Return all lines from the listing below that include the word "bienestar".

/---

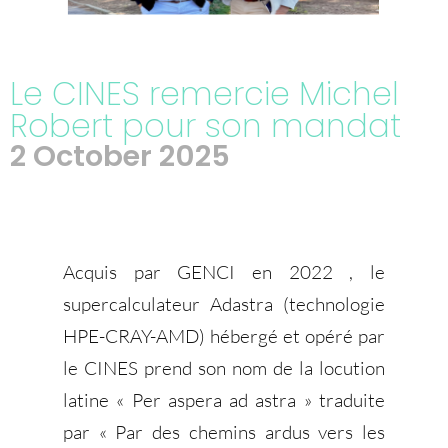
Le CINES remercie Michel
Robert pour son mandat
2 October 2025
Acquis par GENCI en 2022 , le
supercalculateur Adastra (technologie
HPE-CRAY-AMD) hébergé et opéré par
le CINES prend son nom de la locution
latine « Per aspera ad astra » traduite
par « Par des chemins ardus vers les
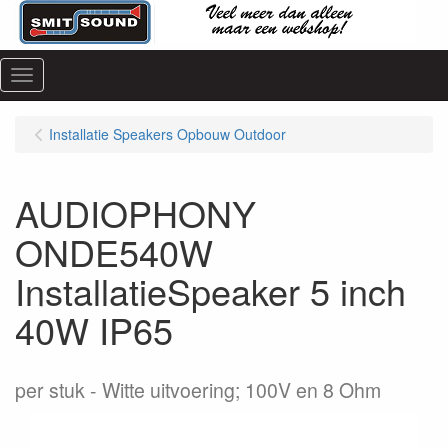
Menu
Installatie Speakers Opbouw Outdoor
AUDIOPHONY
ONDE540W
InstallatieSpeaker 5 inch
40W IP65
per stuk
Witte uitvoering; 100V en 8 Ohm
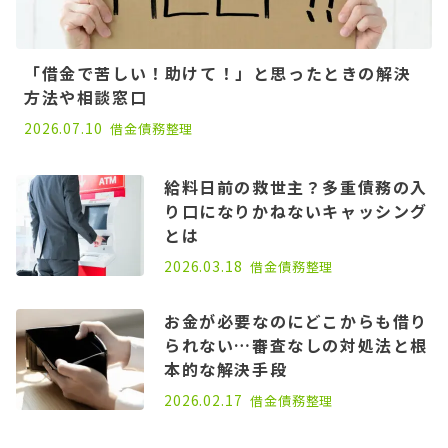
「借金で苦しい！助けて！」と思ったときの解決
方法や相談窓口
2022.09.21
2026.07.10
借金
債務整理
給料日前の救世主？多重債務の入
り口になりかねないキャッシング
とは
2026.03.18
借金
債務整理
お金が必要なのにどこからも借り
られない…審査なしの対処法と根
本的な解決手段
2026.02.17
借金
債務整理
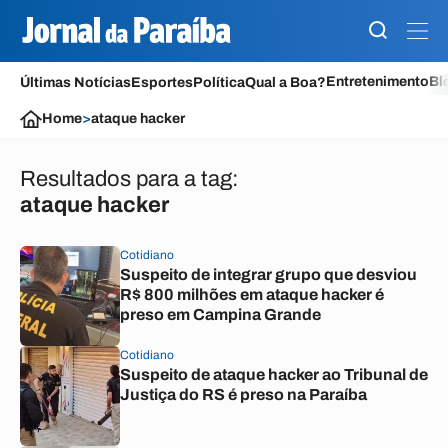
Entretenimento
Bl
Últimas Notícias
Esportes
Política
Qual a Boa?
Home
>
ataque hacker
Resultados para a tag:
ataque hacker
Cotidiano
Suspeito de integrar grupo que desviou
R$ 800 milhões em ataque hacker é
preso em Campina Grande
Cotidiano
Suspeito de ataque hacker ao Tribunal de
Justiça do RS é preso na Paraíba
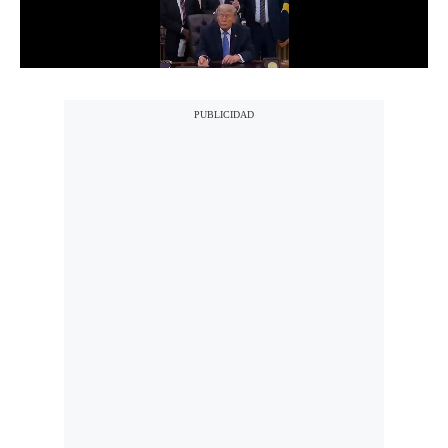
Notas Contratadas
Podcast
Gestión TV
Videos
Fotogalerías
gestion.pe
¿quiénes
Somos?
Términos
Y
Condiciones
Política
De
Privacidad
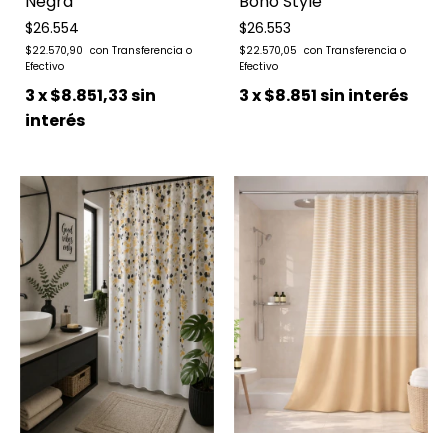
Negra
Boho Style
$26.554
$26.553
$22.570,90
$22.570,05
3
x
$8.851,33
sin
3
x
$8.851
sin interés
interés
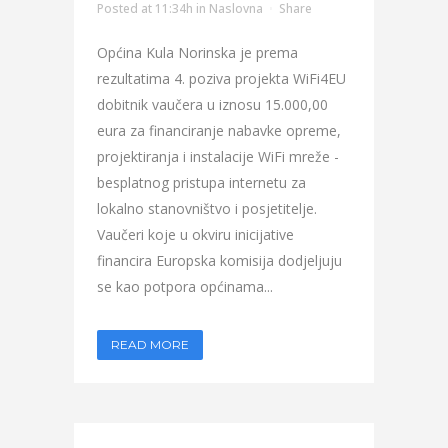
Posted at 11:34h
in
Naslovna
Share
Općina Kula Norinska je prema
rezultatima 4. poziva projekta WiFi4EU
dobitnik vaučera u iznosu 15.000,00
eura za financiranje nabavke opreme,
projektiranja i instalacije WiFi mreže -
besplatnog pristupa internetu za
lokalno stanovništvo i posjetitelje.
Vaučeri koje u okviru inicijative
financira Europska komisija dodjeljuju
se kao potpora općinama...
READ MORE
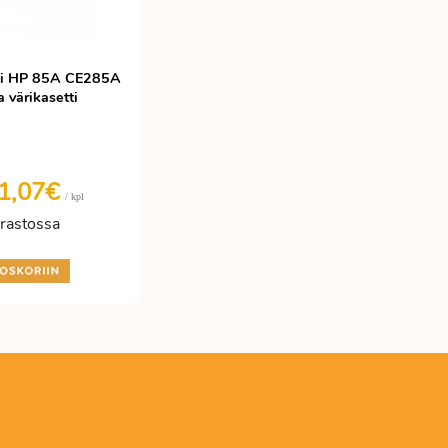
ti HP 85A CE285A
 värikasetti
1,07€
/ kpl
rastossa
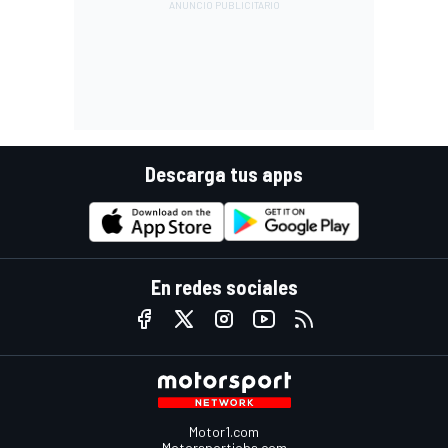
Descarga tus apps
En redes sociales
Motor1.com
Motorsportjobs.com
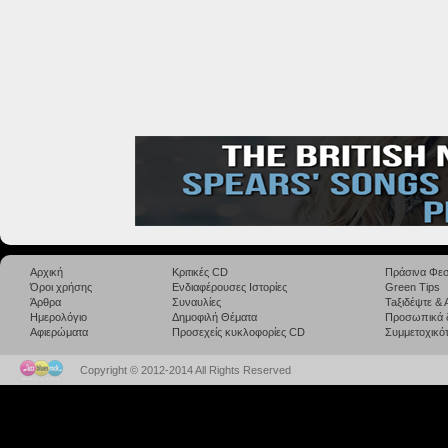
Αρχική
Κριτικές CD
Πράσινα Φεσ
Όροι χρήσης
Ενδιαφέρουσες Ιστορίες
Green Tips
Άρθρα
Συναυλίες
Taξιδέψτε &
Ημερολόγιο
Δημοφιλή Θέματα
Προσωπικά 
Αφιερώματα
Προσεχείς κυκλοφορίες CD
Συμμετοχικότ
Copyright © 2012-2014 All Rights Reserved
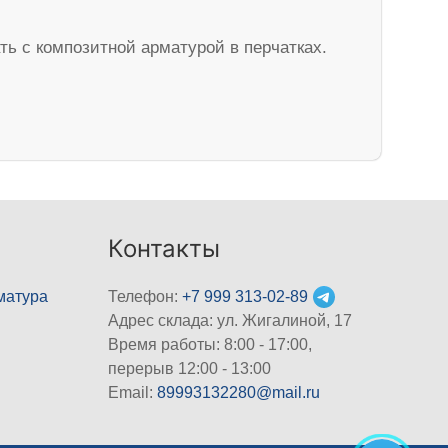
ь с композитной арматурой в перчатках.
Контакты
матура
Телефон:
+7 999 313-02-89
Адрес склада: ул. Жигалиной, 17
Время работы: 8:00 - 17:00,
перерыв 12:00 - 13:00
Email:
89993132280@mail.ru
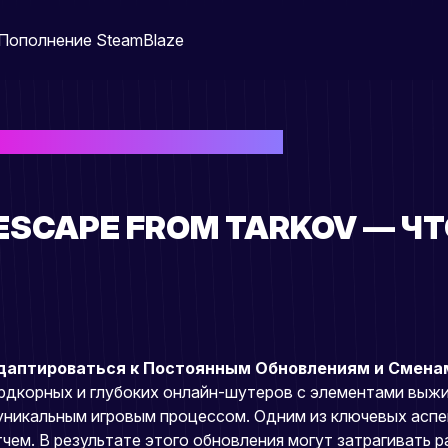
Пополнение Steam
Blaze
cape from Tarkov — что важно знать
ESCAPE FROM TARKOV — Ч
 Адаптироваться к Постоянным Обновлениям и Смена
хардкорных и глубоких онлайн-шутеров с элементами выж
уникальным игровым процессом. Одним из ключевых аспек
ем. В результате этого обновления могут затрагивать ра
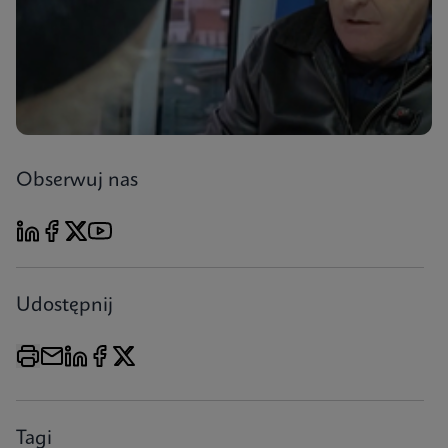
Obserwuj nas
Udostępnij
Tagi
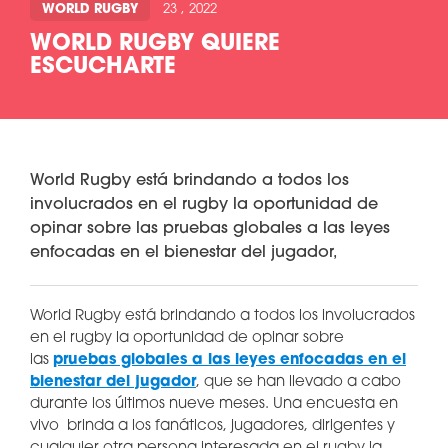
WORLD RUGBY
23 , 2022
WORLD RUGBY QUIERE
ESCUCHARTE
World Rugby está brindando a todos los
involucrados en el rugby la oportunidad de
opinar sobre las pruebas globales a las leyes
enfocadas en el bienestar del jugador,
World Rugby está brindando a todos los involucrados
en el rugby la oportunidad de opinar sobre
las
pruebas globales a las leyes enfocadas en el
bienestar del jugador
, que se han llevado a cabo
durante los últimos nueve meses. Una encuesta en
vivo brinda a los fanáticos, jugadores, dirigentes y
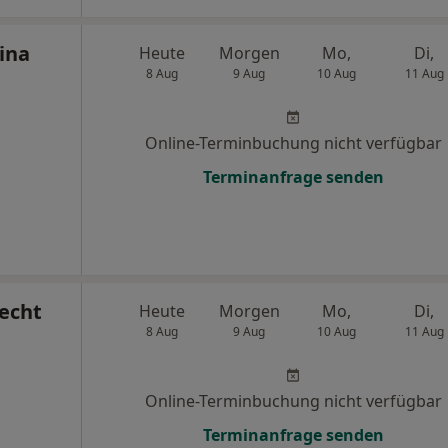
tina
Heute
Morgen
Mo,
Di,
8 Aug
9 Aug
10 Aug
11 Aug
Online-Terminbuchung nicht verfügbar
Terminanfrage senden
recht
Heute
Morgen
Mo,
Di,
8 Aug
9 Aug
10 Aug
11 Aug
Online-Terminbuchung nicht verfügbar
Terminanfrage senden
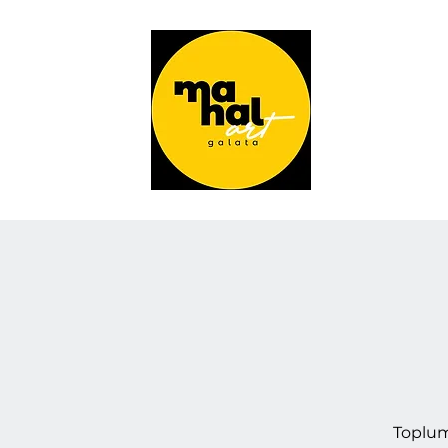
Toplums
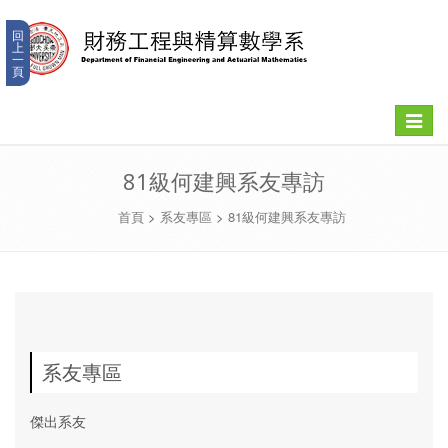
回
上
一
頁
Toggle
navigat
81級何建興系友專訪
首頁
>
系友專區
>
81級何建興系友專訪
系友專區
傑出系友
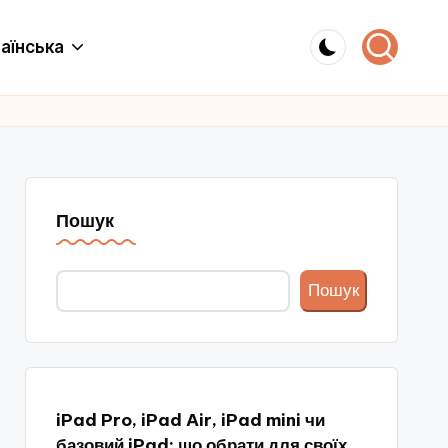
аїнська
Пошук
Пошук
iPad Pro, iPad Air, iPad mini чи
базовий iPad: що обрати для своїх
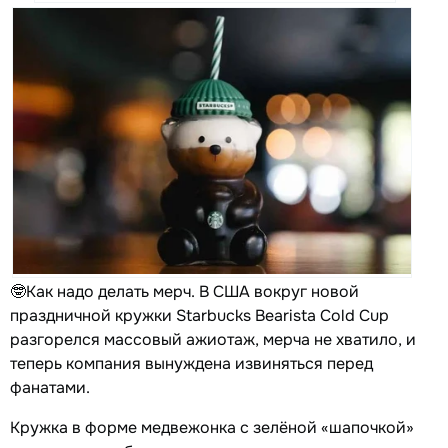
🤓Как надо делать мерч. В США вокруг новой
праздничной кружки Starbucks Bearista Cold Cup
разгорелся массовый ажиотаж, мерча не хватило, и
теперь компания вынуждена извиняться перед
фанатами.
Кружка в форме медвежонка с зелёной «шапочкой»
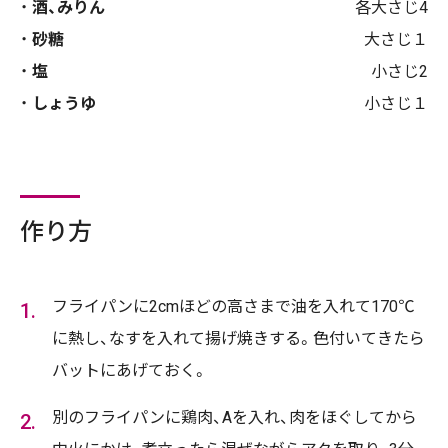
酒、みりん
各大さじ4
砂糖
大さじ１
塩
小さじ2
しょうゆ
小さじ１
作り方
フライパンに2cmほどの高さまで油を入れて170℃
に熱し、なすを入れて揚げ焼きする。色付いてきたら
バットにあげておく。
別のフライパンに鶏肉、Aを入れ、肉をほぐしてから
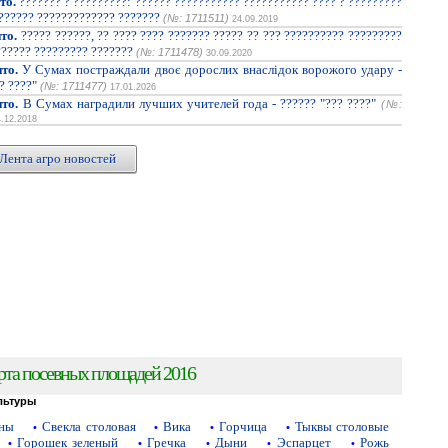
то.
??????? ? ?????????: ?????? ??????????? ??????????? ???? ? ?????????
??????? ????????????? ???????
(№: 1711511)
24.09.2019
то.
????? ??????, ?? ???? ???? ??????? ????? ?? ??? ?????????? ?????????
?????? ????????? ???????
(№: 1711478)
30.09.2020
то.
У Сумах постраждали двоє дорослих внаслідок ворожого удару -
? ????"
(№: 1711477)
17.01.2026
то.
В Сумах наградили лучших учителей года - ?????? "??? ????"
(№:
4.12.2018
Лента агро новостей
рта посевных площадей 2016
льтуры
аны
Свекла столовая
Вика
Горчица
Тыквы столовые
•
•
•
•
Горошек зеленый
Гречка
Дыни
Эспарцет
Рожь
•
•
•
•
•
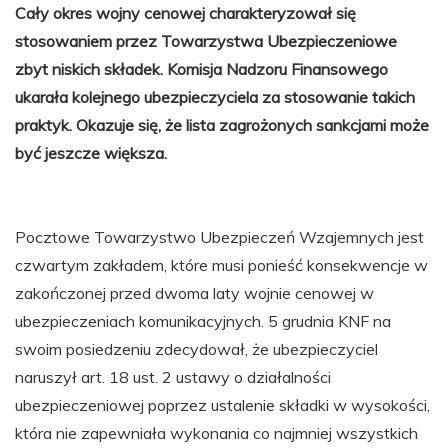
Cały okres wojny cenowej charakteryzował się
stosowaniem przez Towarzystwa Ubezpieczeniowe
zbyt niskich składek. Komisja Nadzoru Finansowego
ukarała kolejnego ubezpieczyciela za stosowanie takich
praktyk. Okazuje się, że lista zagrożonych sankcjami może
być jeszcze większa.
Pocztowe Towarzystwo Ubezpieczeń Wzajemnych jest
czwartym zakładem, które musi ponieść konsekwencje w
zakończonej przed dwoma laty wojnie cenowej w
ubezpieczeniach komunikacyjnych. 5 grudnia KNF na
swoim posiedzeniu zdecydował, że ubezpieczyciel
naruszył art. 18 ust. 2 ustawy o działalności
ubezpieczeniowej poprzez ustalenie składki w wysokości,
która nie zapewniała wykonania co najmniej wszystkich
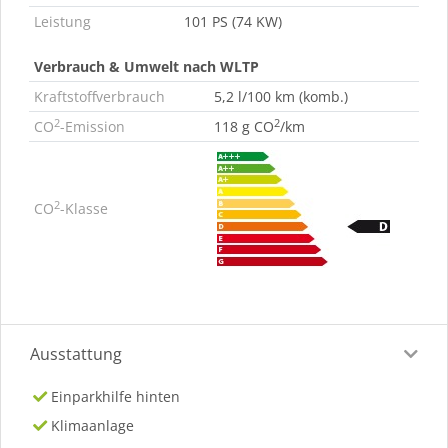
Leistung
101 PS (74 KW)
Verbrauch & Umwelt nach WLTP
Kraftstoffverbrauch
5,2 l/100 km (komb.)
2
2
CO
-Emission
118 g CO
/km
2
CO
-Klasse
Ausstattung
Einparkhilfe hinten
Klimaanlage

\---

Your response:
enfocadas en el bienestar del jugador,
bienestar del jugador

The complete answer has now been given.